Most modern systems have a Memory Management Unit, or MMU. The MMU is responsible for translating physical addresses to virtual addresses. This is used to give each process its own private virtual memory. One process' address X is not the same as another process' address X. This improves performance, security, and reduces the risk of crashes, but it also has the benefit of being usable to implement ASLR. While data may be placed in non-random addresses in physical memory, the system is free to place the data anywhere it wants in a process' virtual memory.
When a process is first created, the only real memory it has access to is the stack, which is limited and is not meant to be used for general purposes. Whenever a non-trivial amount of memory is required, the process needs to use the heap. The only way to do this is to request memory from the kernel via a system call.
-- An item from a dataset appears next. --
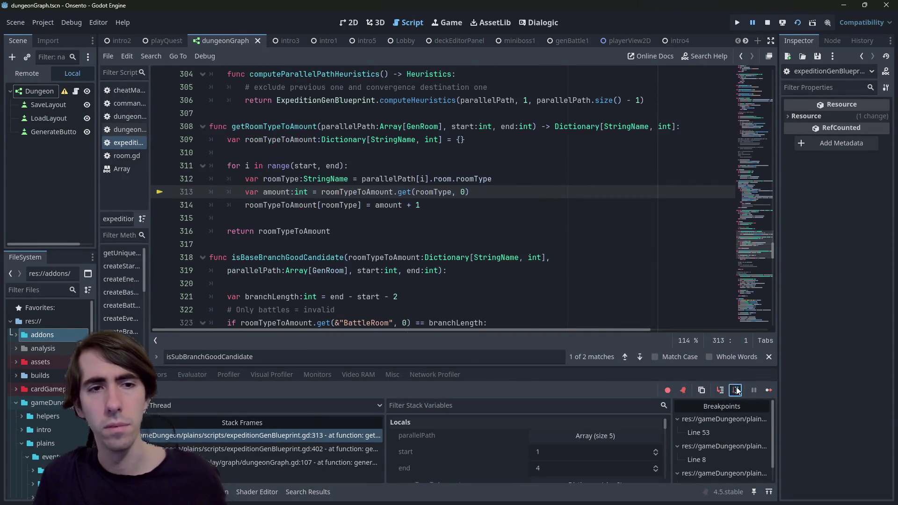
{"action": "left_click", "coordinate": [736, 390]}
{"action": "left_click", "coordinate": [736, 390]}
This system call is given a few arguments specifying the amount of memory it wants, the type of memory, etc. The call returns the base address of some freshly allocated memory of the size specified. One of the things ASLR does is cause this base address to be unpredictable. When ASLR is disabled, allocated memory is placed in predictable locations.
ASLR does more than just randomize the base of allocated memory. When a binary is executed, the dynamic linker connects it to all the shared libraries it needs. Although any given library is kept in only one place in physical memory, the system is able to translate it to a virtual address for each process that uses it. This address translation is done for efficiency reasons, but ASLR makes additional use of it by ensuring the virtual address is random. An executable specially compiled as a Position-Independent Executable (PIE) can call library functions even though the library's base address is randomized.
This is not all ASLR does, and certain security-focused operating systems (OpenBSD, HardenedBSD, Linux with grsecurity/PaX patches, etc.) use a form of ASLR that does even more.